Unsuitable fifteen minute care visits will be scrapped according to a pledge by Health Secretary Alex Neil, which was reported in the Herald this week.  The news will be welcomed by third sector organisations working with older and disabled people who have long argued that the quality of care provided in such a short space of time is often inadequate to meet the needs of service users.  Research has shown that the practice is widespread among local authorities in Scotland.

“Very clearly, if a visit is meant to get somebody up and out of their bed in the morning, get them washed, dressed and shaved and give them their breakfast, there is no way on earth that can be done in anything like as short a period as 15 minutes,” said Mr Neil.

Care workers are regularly allotted a short amount of time to complete their task, putting pressure on them to finish quickly and often, to move on to their next job.

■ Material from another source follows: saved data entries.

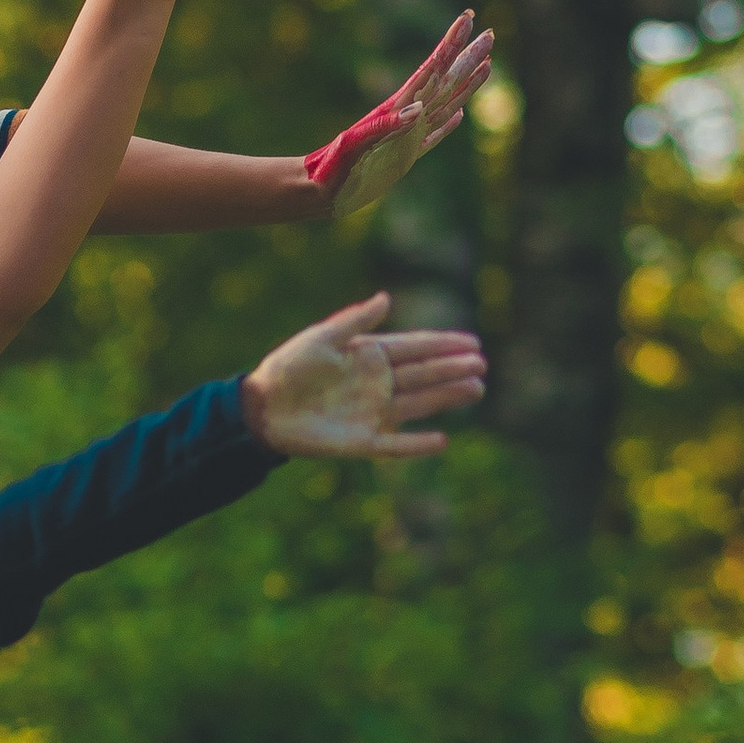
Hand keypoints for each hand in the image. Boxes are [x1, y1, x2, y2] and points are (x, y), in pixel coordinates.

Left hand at [240, 295, 486, 456]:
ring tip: (476, 390)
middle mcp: (376, 383)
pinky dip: (417, 445)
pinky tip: (442, 440)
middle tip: (482, 366)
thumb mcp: (322, 338)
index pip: (415, 347)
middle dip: (453, 369)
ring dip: (447, 398)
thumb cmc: (288, 367)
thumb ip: (356, 321)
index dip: (444, 344)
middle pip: (424, 375)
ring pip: (418, 404)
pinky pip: (395, 445)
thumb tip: (387, 297)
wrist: (261, 408)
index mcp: (369, 355)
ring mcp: (371, 412)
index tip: (473, 342)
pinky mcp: (361, 441)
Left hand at [304, 15, 494, 216]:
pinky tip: (459, 114)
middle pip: (445, 81)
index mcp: (396, 108)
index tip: (467, 18)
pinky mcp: (404, 156)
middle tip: (491, 34)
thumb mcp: (356, 144)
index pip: (431, 69)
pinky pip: (433, 136)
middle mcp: (406, 117)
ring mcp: (408, 136)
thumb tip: (419, 108)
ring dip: (466, 84)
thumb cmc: (332, 167)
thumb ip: (384, 126)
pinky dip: (448, 124)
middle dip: (467, 58)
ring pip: (445, 104)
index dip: (450, 44)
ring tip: (487, 64)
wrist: (317, 190)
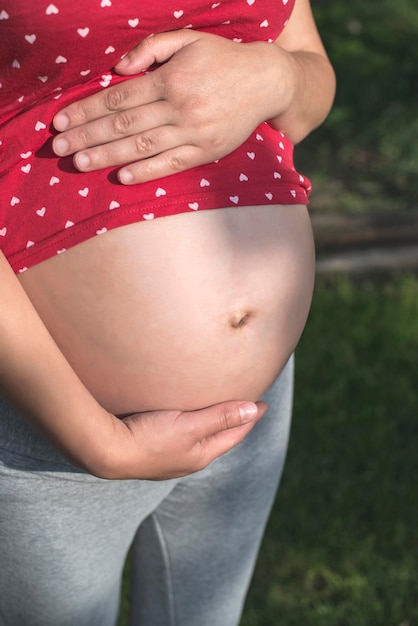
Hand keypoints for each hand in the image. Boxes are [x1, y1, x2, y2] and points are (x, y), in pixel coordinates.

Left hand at [52, 30, 290, 183]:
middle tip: (59, 148)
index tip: (61, 121)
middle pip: (124, 125)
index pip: (118, 98)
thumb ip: (151, 49)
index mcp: (171, 78)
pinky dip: (146, 171)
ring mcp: (193, 132)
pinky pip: (172, 164)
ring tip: (80, 163)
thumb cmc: (221, 59)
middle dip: (87, 136)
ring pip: (142, 146)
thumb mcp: (188, 40)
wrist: (266, 82)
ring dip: (108, 156)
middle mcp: (180, 107)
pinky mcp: (206, 152)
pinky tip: (122, 177)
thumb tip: (118, 69)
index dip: (86, 110)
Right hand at [98, 400, 267, 479]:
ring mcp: (169, 457)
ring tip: (220, 412)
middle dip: (234, 423)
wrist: (105, 452)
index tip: (263, 404)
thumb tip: (253, 410)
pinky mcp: (152, 449)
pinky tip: (184, 419)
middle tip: (247, 407)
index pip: (234, 434)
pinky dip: (193, 426)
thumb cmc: (148, 438)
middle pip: (219, 438)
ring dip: (214, 425)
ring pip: (200, 438)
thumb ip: (219, 417)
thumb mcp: (189, 426)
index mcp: (201, 454)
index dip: (249, 418)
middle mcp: (188, 459)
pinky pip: (182, 436)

As a consequence many older people have to rely on frozen ready meals, or tinned food, as there is no time for their carer to prepare and cook a fresh meal.

The practice is currently being investigated by a group involving senior representatives of councils, senior social workers, and the care inspectorate to establish how common it is.

This was a key theme at a recent event facilitated by GCVS, where organisations gathered to give their views on Glasgow’s Reshaping Care for Older People Joint Strategic Commissioning Plan.

Mr Neil will also look at the cost of asking employers to paying the living wage across the public, third and private sectors.